Saturday, November 8, 2008

Six ways Twitter can make money

A web 2.0-sized boatload of buzz has surrounded Twitter, the addictive service that allows its users to answer one simple question: what are you doing? The service has made appearances in everything from your friend's blog to the New York Times, and everyone seems jazzed about how fun tweeting is. While we're all having a good time, however, its creators, Obvious, keep hinting at how many practical uses they have up their sleeve for Twitter. Even though they haven't revealed any of their cards just yet, the rest of us are left wondering: how is such a seemingly frivolous service going to make money?

As a user who has taken the Twitter pill hook, line and sinker, I've been mulling this question for some time now.

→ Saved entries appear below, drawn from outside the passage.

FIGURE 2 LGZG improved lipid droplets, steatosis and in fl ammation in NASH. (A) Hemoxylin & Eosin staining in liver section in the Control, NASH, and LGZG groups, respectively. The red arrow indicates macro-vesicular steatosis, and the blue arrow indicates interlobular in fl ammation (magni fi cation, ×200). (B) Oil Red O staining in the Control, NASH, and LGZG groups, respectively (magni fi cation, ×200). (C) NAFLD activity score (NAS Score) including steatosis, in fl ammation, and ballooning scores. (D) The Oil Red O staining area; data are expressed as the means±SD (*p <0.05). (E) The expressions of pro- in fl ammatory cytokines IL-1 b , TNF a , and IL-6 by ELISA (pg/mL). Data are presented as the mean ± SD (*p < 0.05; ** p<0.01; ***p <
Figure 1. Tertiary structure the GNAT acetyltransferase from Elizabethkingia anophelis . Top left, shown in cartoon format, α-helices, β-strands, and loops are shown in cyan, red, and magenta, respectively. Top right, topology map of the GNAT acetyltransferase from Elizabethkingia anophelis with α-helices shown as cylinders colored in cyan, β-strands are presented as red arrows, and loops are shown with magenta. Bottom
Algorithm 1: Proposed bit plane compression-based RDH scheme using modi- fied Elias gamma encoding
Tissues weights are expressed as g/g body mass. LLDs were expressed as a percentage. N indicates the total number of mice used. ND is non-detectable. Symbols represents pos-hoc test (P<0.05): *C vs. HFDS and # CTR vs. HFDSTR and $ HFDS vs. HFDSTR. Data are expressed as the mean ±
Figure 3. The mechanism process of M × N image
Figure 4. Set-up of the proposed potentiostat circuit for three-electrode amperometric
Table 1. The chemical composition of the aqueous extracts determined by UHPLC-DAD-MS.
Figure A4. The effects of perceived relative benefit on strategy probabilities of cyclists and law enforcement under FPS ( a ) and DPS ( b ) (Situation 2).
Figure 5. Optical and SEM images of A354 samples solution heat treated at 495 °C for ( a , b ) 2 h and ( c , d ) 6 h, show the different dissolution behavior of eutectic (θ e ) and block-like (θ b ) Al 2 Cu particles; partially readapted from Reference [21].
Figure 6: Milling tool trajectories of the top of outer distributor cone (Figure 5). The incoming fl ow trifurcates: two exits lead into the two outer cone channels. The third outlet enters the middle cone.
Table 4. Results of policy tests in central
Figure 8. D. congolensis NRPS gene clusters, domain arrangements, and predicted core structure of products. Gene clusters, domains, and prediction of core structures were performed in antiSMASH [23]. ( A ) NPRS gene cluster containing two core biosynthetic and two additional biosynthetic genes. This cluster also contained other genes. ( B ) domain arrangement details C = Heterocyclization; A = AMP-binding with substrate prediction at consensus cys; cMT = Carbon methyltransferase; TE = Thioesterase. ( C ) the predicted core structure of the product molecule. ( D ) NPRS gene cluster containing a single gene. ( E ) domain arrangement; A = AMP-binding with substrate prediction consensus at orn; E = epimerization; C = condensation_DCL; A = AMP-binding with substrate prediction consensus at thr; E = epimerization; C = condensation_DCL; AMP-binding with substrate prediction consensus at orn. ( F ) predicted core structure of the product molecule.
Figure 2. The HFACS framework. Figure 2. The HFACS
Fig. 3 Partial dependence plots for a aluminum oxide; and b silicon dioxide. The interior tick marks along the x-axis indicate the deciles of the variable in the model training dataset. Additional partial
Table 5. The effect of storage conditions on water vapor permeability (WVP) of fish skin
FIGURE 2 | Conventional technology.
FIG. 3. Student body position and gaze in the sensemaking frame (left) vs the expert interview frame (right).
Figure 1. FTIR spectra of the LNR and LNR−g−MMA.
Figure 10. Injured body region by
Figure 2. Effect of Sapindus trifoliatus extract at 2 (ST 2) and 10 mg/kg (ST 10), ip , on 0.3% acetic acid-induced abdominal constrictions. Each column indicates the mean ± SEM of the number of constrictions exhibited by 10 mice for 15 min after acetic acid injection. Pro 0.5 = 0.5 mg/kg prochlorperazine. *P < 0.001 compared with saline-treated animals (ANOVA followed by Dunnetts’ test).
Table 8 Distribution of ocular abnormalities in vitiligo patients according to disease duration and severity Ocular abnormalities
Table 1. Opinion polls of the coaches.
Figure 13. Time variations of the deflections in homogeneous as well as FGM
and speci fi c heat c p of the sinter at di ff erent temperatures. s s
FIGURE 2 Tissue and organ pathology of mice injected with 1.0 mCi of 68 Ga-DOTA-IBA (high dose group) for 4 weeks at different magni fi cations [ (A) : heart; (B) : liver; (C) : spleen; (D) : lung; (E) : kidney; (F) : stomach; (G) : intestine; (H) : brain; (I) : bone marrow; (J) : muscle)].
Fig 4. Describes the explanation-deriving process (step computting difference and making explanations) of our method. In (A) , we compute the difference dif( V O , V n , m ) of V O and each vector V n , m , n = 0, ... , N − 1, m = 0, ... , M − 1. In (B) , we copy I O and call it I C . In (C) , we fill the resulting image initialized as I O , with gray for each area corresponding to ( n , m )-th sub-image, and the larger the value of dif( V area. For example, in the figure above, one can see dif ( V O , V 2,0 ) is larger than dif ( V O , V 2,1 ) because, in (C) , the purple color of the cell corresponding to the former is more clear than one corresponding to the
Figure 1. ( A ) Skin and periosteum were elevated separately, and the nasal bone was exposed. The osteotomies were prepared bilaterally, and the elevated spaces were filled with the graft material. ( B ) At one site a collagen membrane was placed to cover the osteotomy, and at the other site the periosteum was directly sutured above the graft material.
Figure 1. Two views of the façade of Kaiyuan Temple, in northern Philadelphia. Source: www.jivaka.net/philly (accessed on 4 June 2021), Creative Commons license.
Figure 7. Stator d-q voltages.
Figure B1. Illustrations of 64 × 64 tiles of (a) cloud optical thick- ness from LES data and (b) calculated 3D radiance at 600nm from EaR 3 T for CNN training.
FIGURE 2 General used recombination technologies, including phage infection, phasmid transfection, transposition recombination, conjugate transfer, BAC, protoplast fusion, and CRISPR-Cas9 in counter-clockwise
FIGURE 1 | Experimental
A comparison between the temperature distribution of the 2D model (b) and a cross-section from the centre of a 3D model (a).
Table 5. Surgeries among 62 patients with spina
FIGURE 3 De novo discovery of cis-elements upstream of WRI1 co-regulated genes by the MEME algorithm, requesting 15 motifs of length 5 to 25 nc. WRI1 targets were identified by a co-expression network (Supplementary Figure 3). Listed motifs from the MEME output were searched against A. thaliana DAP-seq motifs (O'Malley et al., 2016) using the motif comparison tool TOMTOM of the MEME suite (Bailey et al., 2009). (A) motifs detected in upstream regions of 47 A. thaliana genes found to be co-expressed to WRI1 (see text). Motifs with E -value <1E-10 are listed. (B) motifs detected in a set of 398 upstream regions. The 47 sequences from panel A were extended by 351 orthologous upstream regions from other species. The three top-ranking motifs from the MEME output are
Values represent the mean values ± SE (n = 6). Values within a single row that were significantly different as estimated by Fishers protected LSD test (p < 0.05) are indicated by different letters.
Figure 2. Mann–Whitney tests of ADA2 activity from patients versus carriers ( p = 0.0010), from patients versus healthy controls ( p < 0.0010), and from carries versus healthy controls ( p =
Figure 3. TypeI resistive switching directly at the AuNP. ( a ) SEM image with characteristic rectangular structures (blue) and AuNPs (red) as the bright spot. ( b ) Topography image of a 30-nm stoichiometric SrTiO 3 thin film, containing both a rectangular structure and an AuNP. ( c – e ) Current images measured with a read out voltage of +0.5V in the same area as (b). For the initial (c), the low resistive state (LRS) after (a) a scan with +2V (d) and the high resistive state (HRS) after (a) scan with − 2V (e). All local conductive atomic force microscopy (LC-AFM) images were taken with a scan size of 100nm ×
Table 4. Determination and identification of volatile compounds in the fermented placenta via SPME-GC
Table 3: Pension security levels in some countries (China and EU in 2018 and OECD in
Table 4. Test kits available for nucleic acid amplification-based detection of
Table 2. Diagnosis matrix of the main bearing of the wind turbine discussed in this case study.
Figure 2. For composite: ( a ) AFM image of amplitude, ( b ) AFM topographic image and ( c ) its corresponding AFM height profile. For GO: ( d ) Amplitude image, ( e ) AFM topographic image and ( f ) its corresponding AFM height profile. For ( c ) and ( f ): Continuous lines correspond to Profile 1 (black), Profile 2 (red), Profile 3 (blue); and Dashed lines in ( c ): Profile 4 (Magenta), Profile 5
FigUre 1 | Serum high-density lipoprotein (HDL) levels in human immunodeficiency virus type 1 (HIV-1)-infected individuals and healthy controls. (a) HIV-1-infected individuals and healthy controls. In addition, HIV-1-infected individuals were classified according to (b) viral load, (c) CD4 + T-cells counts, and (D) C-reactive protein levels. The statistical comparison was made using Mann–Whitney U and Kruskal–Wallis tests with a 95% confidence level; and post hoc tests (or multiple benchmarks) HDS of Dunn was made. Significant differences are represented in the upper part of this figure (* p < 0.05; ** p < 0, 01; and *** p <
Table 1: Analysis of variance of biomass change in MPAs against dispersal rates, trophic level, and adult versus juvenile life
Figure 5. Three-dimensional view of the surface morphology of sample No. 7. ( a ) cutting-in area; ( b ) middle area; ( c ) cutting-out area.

I came up with a few strategies, but then I figured: why not run them by the Twitter crew themselves? The least they could say was 'no comment,' but fortunately Evan Williams, one of Obvious and Twitter's founders, responded with a few of his own. Read on for my attempts at making Twitter some money (I'm waiting for my job offer Ev), as well as some choice words and ideas of his own from Evan.

* Twitter Pro - This is one obvious move. Twitter Pro could be a paid service that offers more features, unlimited tweets vs. a 'standard' account that receive a daily/weekly limit. It could also include a mobile phone/Windows Mobile/BlackBerry client with more robust tweeting/following tools that use the web to transmit tweets, avoiding those nasty SMS charges. It could also allow tweeting pics and videos from around the web with a Tumblr-like K.I.S.S. philosophy.
* Merchandise - A while back (though I admittedly can't find a link right now), Evan said merch was a big revenue generator for Blogger, and Twitter has worlds more buzz surrounding it right now. Heck, they even rolled out a small batch of shirts for SXSW, over which users seemed to be pretty excited. As ready as we may be to plunk down some cash for the privilege of using a t-shirt to tell people where we waste most of our time, Ev directly replied to this one: "RE: merchandise - It was, at one time, a noticeable part of Blogger's revenue, but that's when Blogger was just me, scraping by; my guess is it wouldn't make a blip in Twitter's costs today. Unless we figured out how to be a trendy new apparel brand." Sorry everyone, but it sounds like apparel isn't exactly on their list of features to roll out in the next update.
* Twitter for Business a lá Google Apps - Customized, secure software that businesses can run on their own intranet. BlackBerry and WinMo clients are a more apparent option here. Obviously, this could become tremendously useful if Twitter built in some hooks that work like Stikkit and Google Calendar, allowing employees to easily tweet appointments and tasks to a centralized PIM system, and automatically be subscribed to their team's tweets without any extra effort on their part.
* Twitter Forums, ad-supported - Finally, an innovation brought to the aging discussion forum format. Sort of a Twitter approach to Yahoo! Answers, allowing users to post questions and follow threads they're interested in, with the Twitter format forcing everyone to keep things simple and on-topic. Instead of ads, this could also possibly be just for Pro customers. One of the catches here is that Twitter users only see tweets from people they are following. When submitting a question to a Twitter Forum, you would be able to see all replies to the question, even the ones from users you've never met and aren't following.

Evan didn't let me have all the fun with brainstorming, however, and he offered two of his own ideas which I would assume are a good bet the company is working on, since he shared them with this lowly blogger:

Two more-straightforward ideas: 1) Ads on the site. We have a little AdSense on there now, but we haven't really tried. As the traffic grows, some tasteful sponsorships might be sellable. 2) Charging companies who are using it for marketing or other commercial purposes. If an organization finds Twitter to be a valuable communication tool with their customers/constituents/etc -- especially if we're sending lots of SMS's for them, which cost us money -- it seems viable to make an offering around that.

So there you have it: six ways Twitter can make money, two of which are straight from the lion's mouth. Judging from the sheer magnitude of buzz surrounding the recently-incorporated company, I wouldn't be surprised if these six are but a drop in the bucket. There's good news for those who fear change, however: no matter which way Twitter decides to start paying their exponentially growing bandwidth bills, Evan assured me that: "Our top concern when it comes to monetization will be to do so in a way that does not negatively impact users." Good show guys; your users will appreciate being able to spend their time tweeting about how they're spending their time, with the least amount of distraction.